Several Ethiopian kids miss first day of school in Israel

By Or Kashti | Haaretz

ISRAEL — Dozens of children of Ethiopian origin in Petah Tikva did not begin studies Tuesday as schools appeared to take pains to accept as few such students as possible. Education officials, however, said the latest problems were merely bureaucratic, after the deal Monday night to take all the students in.

Parents and children – many with school backpacks – crowded a narrow corridor on the fifth floor of the municipality’s education department, some waiting 12 hours to hear where their children would be enrolled. Many children arrived in schools throughout the city but were not placed in classes. Instead, they were sent to the library or the teachers’ lounge where they waited two or three hours until they were told to return to the municipality.

“I don’t believe anybody anymore – not the Education Ministry, not the city and not the school. Nobody wants us,” said Nena Balai, whose son was supposed to start first grade.

In the small offices of the municipality’s education department, city officials and the schools seemed to be bargaining over the placement of the children of Ethiopian origin. “Some principals said they would not accept the children until they saw how many were in another school,” said one person close to the situation.

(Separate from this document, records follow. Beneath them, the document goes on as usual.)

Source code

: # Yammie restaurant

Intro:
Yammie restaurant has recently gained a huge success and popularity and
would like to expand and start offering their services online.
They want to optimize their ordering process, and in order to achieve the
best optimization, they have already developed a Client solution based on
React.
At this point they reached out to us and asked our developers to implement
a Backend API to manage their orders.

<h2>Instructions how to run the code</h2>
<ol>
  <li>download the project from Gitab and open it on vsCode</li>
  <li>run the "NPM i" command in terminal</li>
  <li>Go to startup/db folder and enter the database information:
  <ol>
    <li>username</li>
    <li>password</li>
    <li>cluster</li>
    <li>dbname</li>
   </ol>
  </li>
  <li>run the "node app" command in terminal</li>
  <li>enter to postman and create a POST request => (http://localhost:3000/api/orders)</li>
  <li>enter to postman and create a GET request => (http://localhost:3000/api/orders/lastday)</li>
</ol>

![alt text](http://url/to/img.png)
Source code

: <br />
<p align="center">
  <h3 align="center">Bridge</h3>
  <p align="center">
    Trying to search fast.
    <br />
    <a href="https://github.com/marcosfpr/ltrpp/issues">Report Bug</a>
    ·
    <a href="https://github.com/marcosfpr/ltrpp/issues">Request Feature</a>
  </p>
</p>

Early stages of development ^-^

Many parents had stories about children being sent home from school. On Monday night, Balai said that “they called from the city and said we should go to Morasha [a state religious school]. We got there at 8 A.M., but we did not go into the classroom. The boy sat in the teachers’ lounge and was given a piece of paper to draw on. At 11 A.M. they told us to go back to the municipality. The school said it could not accept us.”

According to David Maharat, the head of the Education Ministry’s advisory body on integrating Ethiopian schoolchildren, “this is one humiliation too many. Schools are competing with each other over who will have fewer students of Ethiopian origin.”

The Education Ministry, the municipality, the state religious schools and the private schools all had various explanations for what had happened. The Education Ministry said about 16 “new” students remained to be enrolled.

Tuesday afternoon, Education Ministry director general Shimshon Shoshani said at the Petah Tikva municipality that children had been mistakenly sent to the wrong school, or that student data was unclear. The city said students had gone to schools to which they were not enrolled. The families said there were language difficulties.

Many of the children who did not begin school Tuesday were turned away by state religious schools. These have been at the forefront in recent weeks in the fight against the three private religious schools that had refused to fully comply with Education Ministry directives on enrollment. The head of the parents’ committee of the state religious schools, Nir Orbach, said that “we agreed to accept 40 students [out of 100]. We will not accept more.”

Spokesmen for the three private religious schools said they had accepted all 30 students sent to them, but that the names and ages of the children did not always match those on their lists.